There were 127 CHROs appointed globally in Q1-Q3 2025, the report said, led by the S&P 500, which appointed 59 CHROS — the highest number for that index since 2020.
These new appointments may be led by new CEOs prioritizing workforce transformation, who opt to hire CHROs as partners in company transformations, Russell Reynolds said.
Notably, new appointments also point to increased turnover in the role — and technology companies led in new CHROs, with just over 1 in 4 companies making a new CHRO appointment in Q1-Q3 2025.
“Rapid change and high expectations from investors have likely increased the pressure on HR leadership, causing a higher rate of change than in other sectors,” the report said regarding the status of tech CHROs.
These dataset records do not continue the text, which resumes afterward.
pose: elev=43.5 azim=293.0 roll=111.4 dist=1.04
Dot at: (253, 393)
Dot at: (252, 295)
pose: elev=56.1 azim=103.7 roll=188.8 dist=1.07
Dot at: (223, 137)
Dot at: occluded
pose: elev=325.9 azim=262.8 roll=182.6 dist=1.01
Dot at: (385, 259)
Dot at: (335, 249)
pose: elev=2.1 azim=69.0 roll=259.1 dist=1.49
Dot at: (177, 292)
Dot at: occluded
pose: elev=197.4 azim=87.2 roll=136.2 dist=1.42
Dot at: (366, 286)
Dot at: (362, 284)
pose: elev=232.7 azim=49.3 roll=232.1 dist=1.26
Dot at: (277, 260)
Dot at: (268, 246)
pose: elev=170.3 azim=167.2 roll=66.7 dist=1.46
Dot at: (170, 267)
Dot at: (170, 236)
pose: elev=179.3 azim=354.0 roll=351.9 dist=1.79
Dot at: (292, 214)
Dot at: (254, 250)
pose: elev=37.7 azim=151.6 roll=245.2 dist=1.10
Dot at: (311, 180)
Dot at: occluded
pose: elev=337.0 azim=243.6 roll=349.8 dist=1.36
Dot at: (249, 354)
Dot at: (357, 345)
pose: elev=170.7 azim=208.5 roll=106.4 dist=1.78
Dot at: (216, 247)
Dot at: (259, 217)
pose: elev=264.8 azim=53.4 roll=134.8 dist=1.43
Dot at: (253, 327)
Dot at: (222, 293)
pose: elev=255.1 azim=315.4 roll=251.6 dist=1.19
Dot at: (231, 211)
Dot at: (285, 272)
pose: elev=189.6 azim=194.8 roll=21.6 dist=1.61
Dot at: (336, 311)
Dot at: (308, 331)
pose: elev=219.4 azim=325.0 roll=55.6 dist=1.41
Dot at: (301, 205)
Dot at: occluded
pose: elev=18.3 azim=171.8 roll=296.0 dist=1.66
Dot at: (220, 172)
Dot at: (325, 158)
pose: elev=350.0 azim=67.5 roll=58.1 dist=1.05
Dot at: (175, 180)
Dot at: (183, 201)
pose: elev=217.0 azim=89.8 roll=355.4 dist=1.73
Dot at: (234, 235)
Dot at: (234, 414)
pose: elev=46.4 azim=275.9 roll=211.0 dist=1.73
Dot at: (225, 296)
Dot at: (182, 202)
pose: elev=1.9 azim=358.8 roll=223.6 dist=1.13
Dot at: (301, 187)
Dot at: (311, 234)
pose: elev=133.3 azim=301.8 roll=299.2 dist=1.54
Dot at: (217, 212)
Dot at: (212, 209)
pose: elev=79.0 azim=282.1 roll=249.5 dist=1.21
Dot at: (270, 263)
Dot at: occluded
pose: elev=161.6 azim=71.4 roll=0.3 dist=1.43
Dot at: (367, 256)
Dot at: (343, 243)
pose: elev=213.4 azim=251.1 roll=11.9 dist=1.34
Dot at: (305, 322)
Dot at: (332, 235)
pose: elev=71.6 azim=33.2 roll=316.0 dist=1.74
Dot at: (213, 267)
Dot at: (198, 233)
While CHRO tenure edged up in the overall index, that trend was due to the longer tenures of outgoing S&P 500 CHROs; in other indices tracked by the firm, average tenure actually decreased. CHROs, the firm noted, have high visibility in change initiatives which can make them “more exposed” when progress stalls.
However, the percentage of first-time appointees rose, and more than 3 in 4 were internal successors, “reflecting companies’ confidence in their succession planning and the growing value placed on leaders who understand internal dynamics and culture,” the report said.
Other studies and reports point to the growing importance of the CHRO amid the various paradoxes the role faces. A recent report from The Josh Bersin Company noted the profound contradictions CHROs must navigate, including an expectation to modernize workforces without enough resources or recognition.
For example, while the role itself continues to expand in importance, corporate boards often lead the conversation in driving talent strategy, rather than CHROs, per a November DSG Global report.